=== Assignment ===
Where the lines below hold images, skip those and copy every word exactly.

=== Dataset excerpt ===
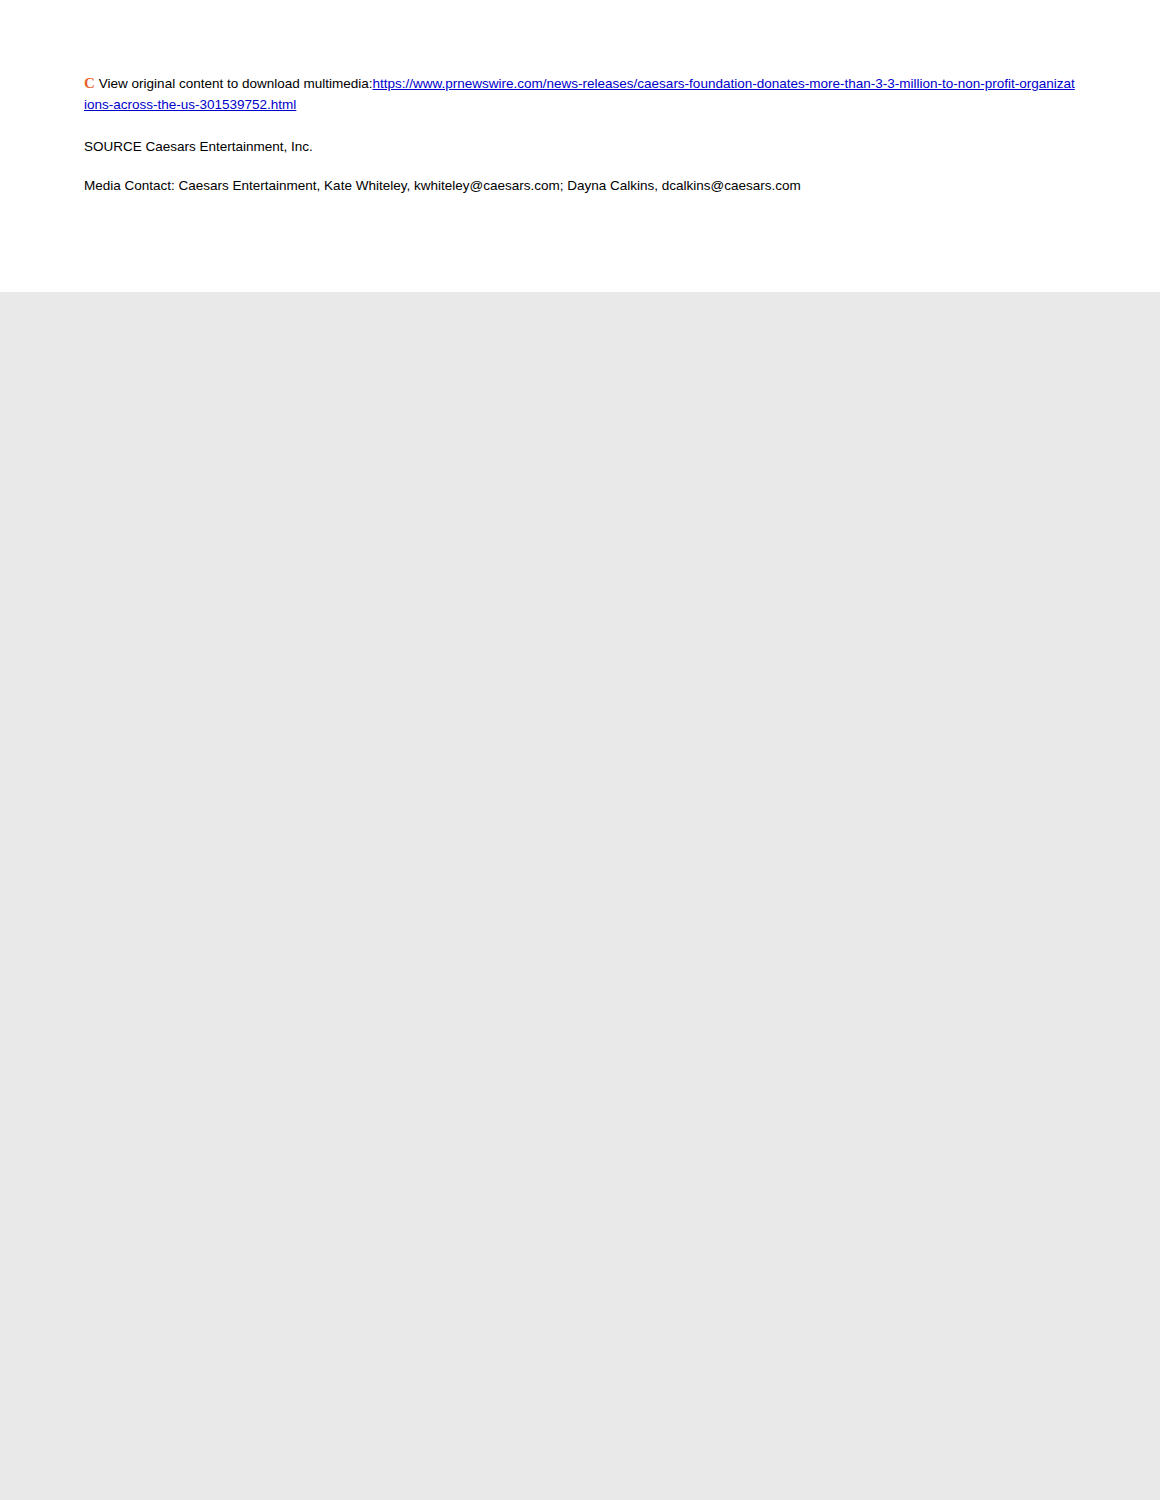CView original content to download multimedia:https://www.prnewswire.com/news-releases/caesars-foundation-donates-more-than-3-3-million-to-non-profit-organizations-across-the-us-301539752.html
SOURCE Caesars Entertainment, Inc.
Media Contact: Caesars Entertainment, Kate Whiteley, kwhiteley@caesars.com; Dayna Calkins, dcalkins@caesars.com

=== Reply to the exercise ===
CView original content to download multimedia:https://www.prnewswire.com/news-releases/caesars-foundation-donates-more-than-3-3-million-to-non-profit-organizations-across-the-us-301539752.html
SOURCE Caesars Entertainment, Inc.
Media Contact: Caesars Entertainment, Kate Whiteley, kwhiteley@caesars.com; Dayna Calkins, dcalkins@caesars.com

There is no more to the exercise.